Returnal was a pitilessly challenging shooter and a science-fiction masterpiece; fortunately for most people, Saros is more forgiving and easier to progress through, although it still gets my adrenaline going. Look for our review tomorrow on the games site.

Available on: PlayStation 5
Estimated playtime:
20 hours

What to read

Games Pass is getting cheaper … but won’t include Call of Duty games. A picture of a person with an Xbox controller
Games Pass is getting cheaper … but won’t include Call of Duty games. Photograph: Yui Mok/PA
  • Microsoft has just decreased the price of its PC and Xbox Game Pass subscription service – and announced that future Call of Duty games will not be in it (at least not on day one). Full details here.

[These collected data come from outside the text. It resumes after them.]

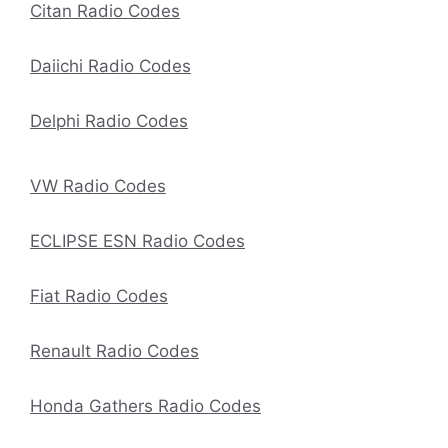
Citan Radio Codes
Daiichi Radio Codes
Delphi Radio Codes
VW Radio Codes
ECLIPSE ESN Radio Codes
Fiat Radio Codes
Renault Radio Codes
Honda Gathers Radio Codes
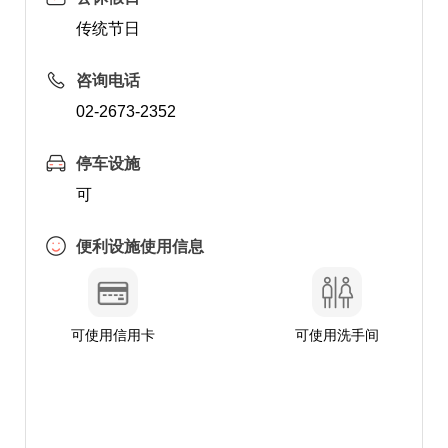
传统节日
咨询电话
02-2673-2352
停车设施
可
便利设施使用信息
可使用信用卡
可使用洗手间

  • In a livestream tomorrow, Ubisoft will show off its remake of piracy classic Assassin’s Creed IV: Black Flag – still my favourite Assassin’s Creed game all these years later.

  • The writer and professor Jake Steinberg argues in his Substack that it’s time to retire a tautology that you often find in game reviews: “video-gamey”. He writes: “It reports back the obvious and leaves the work untouched. Our task is not to point at mechanics, but to account for what they do. Not to say that a game feels like a game, but to show how it feels at all.”

  • In this challenging and extremely well-sourced article for the Baffler, Corey Pein asks whether increasing Saudi investment in the video games industry should be surprising, given how noticeably games had already been bending to corporate and propagandist influence.